On a parcel by parcel basis we compare in Fig. 3 the 5-day means from all six models against the reference case for the three reactivities and two J-values. If the models were all alike, they would fall tightly on the 1 : 1 line (black dashed). In each panel there are 89 280 points, with many overlapping. The order of plotting (shown by the legend) is important for visual impression since the latter points often overlie the earlier ones and the choice of order was based partly on the rms differences, with greatest first and smallest last. Here we can clearly see the type of scatter, the pattern of discrepancies across models, and at what levels of reactivity such discrepancy it occurs. It provides a focus for model development: UCI should reexamine its J-NO2 at the higher values and its P-O3 in the 1–3 ppb day−1 range; NCAR should examine why it has so much scatter in L-O3 and L-CH4 (see discussion of T and q later); GFDL has similar scatter (see T and q) but also has a low-bias in L-O3; and GISS has many differences that can be examined. As a cross-model question, are the above-the-line (UCI) and below-the-line (GSFC) differences in P-O3 and L-CH4 related to the same pattern in J-NO2?
A simple summary of these statistics – averages and rms differences relative to the reference case – is given in Table 3. We have selected (italics) those entries that seem anomalous as also found in Fig. 3. For example, average P-O3 ranges from 0.77 to 0.84 ppb day−1 for five models but is 1.40 ppb day−1 for GISS. Likewise, average L-O3 ranges from 1.44 to 1.54 ppb day−1 for 4 models, but is 0.83 for GFDL and 2.25 ppb day−1 for GISS. The rms differences with respect to the reference case favors the three models that define that case, but also shows that GFDL and NCAR are close to the reference case for P-O3, but farther away for L-O3 and L-CH4 probably caused by their T and q values (see later).
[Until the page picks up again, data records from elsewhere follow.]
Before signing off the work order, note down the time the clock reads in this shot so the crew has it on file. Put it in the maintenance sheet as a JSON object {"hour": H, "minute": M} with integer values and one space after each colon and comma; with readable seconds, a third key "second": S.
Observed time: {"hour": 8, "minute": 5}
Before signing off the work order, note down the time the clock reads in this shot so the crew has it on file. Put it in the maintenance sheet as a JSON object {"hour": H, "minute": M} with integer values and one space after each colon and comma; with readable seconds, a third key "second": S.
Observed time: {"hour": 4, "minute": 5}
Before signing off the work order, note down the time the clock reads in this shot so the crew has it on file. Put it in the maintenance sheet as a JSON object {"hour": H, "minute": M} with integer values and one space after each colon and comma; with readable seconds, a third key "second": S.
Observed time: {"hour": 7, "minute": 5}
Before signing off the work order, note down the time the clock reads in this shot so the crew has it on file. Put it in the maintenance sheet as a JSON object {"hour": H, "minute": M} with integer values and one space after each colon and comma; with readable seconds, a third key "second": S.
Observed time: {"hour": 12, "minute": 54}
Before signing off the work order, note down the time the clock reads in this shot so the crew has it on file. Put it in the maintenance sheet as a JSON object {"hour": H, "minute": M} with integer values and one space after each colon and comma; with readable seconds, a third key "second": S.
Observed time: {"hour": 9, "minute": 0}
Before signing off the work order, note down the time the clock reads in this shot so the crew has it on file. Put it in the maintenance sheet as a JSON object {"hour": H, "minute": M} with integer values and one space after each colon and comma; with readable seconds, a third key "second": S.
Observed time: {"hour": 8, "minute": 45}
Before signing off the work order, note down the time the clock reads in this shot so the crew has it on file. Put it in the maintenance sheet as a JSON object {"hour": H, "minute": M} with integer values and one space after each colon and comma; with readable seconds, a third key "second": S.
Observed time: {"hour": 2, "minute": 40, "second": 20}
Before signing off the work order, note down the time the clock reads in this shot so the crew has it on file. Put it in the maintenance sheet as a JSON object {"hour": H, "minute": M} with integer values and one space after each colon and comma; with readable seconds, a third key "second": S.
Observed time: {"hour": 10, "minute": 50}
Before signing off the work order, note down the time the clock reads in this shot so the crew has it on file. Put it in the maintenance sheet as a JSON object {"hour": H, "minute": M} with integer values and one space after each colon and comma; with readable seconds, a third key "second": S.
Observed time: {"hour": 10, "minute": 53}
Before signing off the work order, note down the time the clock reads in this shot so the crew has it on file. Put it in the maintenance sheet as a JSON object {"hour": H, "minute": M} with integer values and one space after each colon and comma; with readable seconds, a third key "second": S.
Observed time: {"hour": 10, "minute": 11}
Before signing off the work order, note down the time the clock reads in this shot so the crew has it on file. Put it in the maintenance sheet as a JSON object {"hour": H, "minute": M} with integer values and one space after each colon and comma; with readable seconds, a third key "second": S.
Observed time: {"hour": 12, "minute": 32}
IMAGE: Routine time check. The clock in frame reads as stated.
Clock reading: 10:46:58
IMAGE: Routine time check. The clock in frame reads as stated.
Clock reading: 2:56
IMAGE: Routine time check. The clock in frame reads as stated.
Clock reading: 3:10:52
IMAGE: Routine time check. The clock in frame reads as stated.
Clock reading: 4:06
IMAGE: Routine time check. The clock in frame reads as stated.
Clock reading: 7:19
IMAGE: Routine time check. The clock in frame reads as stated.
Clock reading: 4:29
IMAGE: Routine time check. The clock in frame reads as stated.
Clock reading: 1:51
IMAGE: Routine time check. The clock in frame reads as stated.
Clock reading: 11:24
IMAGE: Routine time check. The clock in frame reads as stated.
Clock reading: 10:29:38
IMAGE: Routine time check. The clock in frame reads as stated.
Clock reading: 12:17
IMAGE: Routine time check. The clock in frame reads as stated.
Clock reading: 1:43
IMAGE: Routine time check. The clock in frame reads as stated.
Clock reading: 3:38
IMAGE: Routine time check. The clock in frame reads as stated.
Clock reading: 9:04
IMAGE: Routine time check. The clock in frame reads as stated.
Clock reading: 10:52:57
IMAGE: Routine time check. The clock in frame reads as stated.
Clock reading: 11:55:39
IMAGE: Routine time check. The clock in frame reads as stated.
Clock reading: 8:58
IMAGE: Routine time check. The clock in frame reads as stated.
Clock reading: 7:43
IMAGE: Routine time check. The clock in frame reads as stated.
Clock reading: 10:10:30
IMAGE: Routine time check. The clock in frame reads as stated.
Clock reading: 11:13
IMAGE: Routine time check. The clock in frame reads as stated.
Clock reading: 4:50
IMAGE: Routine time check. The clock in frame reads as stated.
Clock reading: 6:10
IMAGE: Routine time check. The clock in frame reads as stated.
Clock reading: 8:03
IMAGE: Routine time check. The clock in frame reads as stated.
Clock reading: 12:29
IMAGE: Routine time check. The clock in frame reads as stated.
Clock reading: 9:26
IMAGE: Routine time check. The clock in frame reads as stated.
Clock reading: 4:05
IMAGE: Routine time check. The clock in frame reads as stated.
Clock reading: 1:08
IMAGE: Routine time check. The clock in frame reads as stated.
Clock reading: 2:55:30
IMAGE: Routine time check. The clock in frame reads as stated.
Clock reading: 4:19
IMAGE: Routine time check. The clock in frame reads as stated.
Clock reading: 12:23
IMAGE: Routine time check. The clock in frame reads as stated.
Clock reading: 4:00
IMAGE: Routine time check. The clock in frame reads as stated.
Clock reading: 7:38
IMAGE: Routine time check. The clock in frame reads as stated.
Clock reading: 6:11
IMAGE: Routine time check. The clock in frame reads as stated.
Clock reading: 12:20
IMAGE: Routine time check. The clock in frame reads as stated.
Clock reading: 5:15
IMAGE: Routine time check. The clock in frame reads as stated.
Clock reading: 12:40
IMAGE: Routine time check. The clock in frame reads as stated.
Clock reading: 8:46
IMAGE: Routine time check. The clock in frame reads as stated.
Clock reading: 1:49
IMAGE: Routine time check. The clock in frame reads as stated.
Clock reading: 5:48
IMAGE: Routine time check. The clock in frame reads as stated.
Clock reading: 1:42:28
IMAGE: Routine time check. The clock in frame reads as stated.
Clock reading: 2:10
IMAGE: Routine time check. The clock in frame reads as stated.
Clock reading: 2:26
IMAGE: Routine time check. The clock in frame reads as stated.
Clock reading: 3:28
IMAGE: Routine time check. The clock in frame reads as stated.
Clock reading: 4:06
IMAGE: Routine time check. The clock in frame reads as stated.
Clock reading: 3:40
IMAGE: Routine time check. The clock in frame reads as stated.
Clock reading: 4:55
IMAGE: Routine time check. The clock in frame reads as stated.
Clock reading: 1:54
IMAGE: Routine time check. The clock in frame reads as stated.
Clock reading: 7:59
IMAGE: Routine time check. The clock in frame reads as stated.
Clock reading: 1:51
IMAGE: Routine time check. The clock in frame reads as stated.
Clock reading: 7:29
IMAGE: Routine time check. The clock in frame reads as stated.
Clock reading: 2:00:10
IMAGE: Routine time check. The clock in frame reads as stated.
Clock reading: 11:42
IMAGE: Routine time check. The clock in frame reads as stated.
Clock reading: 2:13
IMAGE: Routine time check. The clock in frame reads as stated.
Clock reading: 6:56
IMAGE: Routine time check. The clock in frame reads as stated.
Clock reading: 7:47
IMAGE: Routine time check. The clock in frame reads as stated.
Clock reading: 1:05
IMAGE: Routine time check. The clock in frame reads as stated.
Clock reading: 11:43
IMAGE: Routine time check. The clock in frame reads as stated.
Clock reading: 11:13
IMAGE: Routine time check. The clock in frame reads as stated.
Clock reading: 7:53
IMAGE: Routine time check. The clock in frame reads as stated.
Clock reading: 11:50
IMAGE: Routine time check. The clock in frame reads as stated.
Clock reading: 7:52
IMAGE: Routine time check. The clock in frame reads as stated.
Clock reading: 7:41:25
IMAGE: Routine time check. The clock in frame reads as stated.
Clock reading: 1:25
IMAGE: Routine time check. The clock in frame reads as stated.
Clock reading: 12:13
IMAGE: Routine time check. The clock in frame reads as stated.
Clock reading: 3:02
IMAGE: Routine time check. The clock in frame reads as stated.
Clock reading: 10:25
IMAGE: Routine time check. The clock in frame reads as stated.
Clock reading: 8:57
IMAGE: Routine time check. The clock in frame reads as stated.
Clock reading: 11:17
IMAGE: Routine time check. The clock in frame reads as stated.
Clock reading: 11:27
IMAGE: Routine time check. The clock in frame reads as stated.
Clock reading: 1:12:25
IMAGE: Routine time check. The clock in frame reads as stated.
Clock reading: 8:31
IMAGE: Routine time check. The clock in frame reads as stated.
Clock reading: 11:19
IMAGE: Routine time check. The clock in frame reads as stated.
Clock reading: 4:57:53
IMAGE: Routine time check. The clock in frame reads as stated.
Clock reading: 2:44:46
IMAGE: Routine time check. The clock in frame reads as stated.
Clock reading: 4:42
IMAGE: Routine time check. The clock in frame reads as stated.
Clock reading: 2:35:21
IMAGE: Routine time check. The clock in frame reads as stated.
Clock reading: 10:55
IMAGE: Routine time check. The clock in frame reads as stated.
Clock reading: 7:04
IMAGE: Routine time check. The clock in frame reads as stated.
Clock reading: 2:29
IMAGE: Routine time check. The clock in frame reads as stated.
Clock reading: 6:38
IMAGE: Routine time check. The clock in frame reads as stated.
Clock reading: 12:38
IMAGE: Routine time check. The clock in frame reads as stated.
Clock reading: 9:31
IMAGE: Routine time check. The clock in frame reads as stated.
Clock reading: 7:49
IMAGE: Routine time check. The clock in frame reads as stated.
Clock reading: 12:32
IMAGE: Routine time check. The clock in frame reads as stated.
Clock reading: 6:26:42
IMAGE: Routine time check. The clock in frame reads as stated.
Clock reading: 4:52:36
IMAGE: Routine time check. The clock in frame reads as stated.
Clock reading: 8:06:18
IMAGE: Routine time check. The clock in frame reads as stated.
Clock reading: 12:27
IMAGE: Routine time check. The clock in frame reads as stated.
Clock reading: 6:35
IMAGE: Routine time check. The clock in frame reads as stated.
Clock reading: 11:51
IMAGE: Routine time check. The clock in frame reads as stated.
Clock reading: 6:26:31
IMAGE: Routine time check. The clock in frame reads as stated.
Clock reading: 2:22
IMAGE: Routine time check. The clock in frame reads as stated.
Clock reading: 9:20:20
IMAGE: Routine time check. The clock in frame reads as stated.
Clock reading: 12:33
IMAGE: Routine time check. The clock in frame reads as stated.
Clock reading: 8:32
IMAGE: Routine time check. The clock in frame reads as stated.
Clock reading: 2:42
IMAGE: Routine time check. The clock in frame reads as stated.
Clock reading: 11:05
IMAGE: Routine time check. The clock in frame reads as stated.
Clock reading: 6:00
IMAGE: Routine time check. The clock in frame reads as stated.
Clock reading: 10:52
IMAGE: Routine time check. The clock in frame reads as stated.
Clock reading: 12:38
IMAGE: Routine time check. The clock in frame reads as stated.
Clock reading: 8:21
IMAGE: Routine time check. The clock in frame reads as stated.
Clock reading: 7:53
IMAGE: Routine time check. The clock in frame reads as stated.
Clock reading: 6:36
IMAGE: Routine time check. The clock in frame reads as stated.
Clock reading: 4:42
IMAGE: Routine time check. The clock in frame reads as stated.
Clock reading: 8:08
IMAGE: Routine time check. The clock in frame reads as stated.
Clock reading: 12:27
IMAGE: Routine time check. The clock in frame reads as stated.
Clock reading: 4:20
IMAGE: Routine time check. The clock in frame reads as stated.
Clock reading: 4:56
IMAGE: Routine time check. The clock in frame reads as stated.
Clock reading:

3.3 Five days vs. 5-day mean
The variability of the five days in August tells us about the synoptic variability of clouds and possibly O3 columns in each model. The rms difference between the five individual days and the 5-day mean for each model (Table 3c) shows that GISS and NCAR have much larger variability in reactivities, caused by and mirrored by those in J-values. These rms differences in J-values for GISS and NCAR are surprising. Collectively, we should reexamine this variability in all the models to ascertain its cause. In general, the slopes of the individual vs. reference model for reactivities are close to 1 (Table S2) because the slope is determined by the large gradients with latitude and pressure that most models agree on. In comparing individual days vs. 5-day mean, it is encouraging that this slope averages 1 ± 0.04 for all reactivities and models (using each model's 5-day mean as its reference case, Table S3). Also, the slope decreases from about 1.01 to 0.96 through August as expected with declining photolysis rates in the north.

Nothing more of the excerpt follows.